Data to use section start

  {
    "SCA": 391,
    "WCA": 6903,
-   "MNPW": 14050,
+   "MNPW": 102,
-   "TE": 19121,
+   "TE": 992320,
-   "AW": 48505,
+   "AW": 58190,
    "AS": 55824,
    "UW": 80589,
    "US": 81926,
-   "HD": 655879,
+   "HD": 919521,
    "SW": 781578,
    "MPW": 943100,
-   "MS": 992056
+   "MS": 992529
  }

Data to use section end
Data to use section start

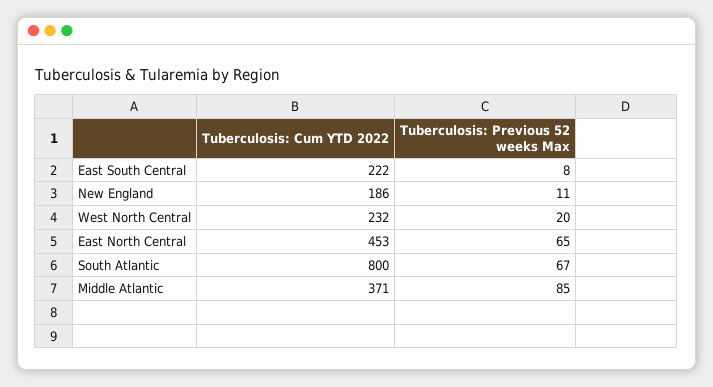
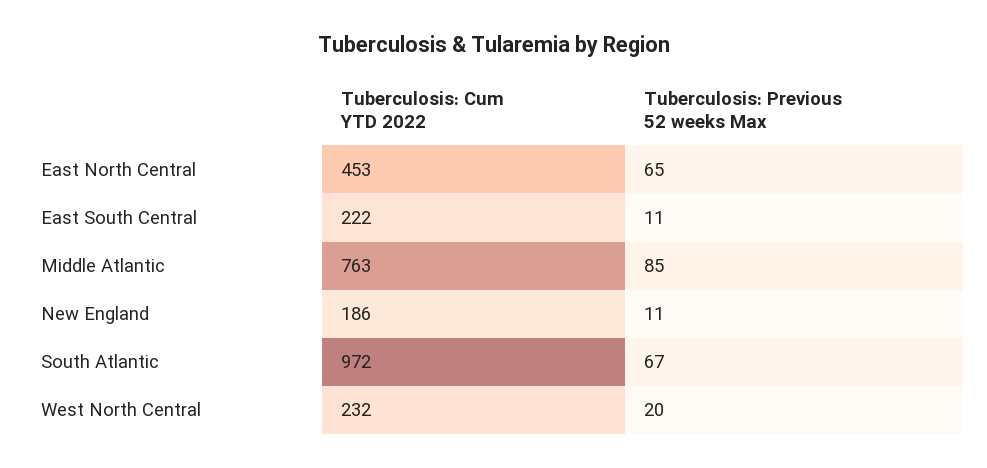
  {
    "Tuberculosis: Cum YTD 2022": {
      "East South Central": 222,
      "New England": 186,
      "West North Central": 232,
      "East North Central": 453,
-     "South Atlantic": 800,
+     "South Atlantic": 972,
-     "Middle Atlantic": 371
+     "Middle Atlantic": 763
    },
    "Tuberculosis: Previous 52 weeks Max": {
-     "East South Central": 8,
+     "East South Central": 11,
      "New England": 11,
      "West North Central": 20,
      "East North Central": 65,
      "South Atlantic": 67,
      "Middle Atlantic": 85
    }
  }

Data to use section end

What needs to be done
Please give the number of lines in the data where "West" appears, without any other words.

Exercise response
2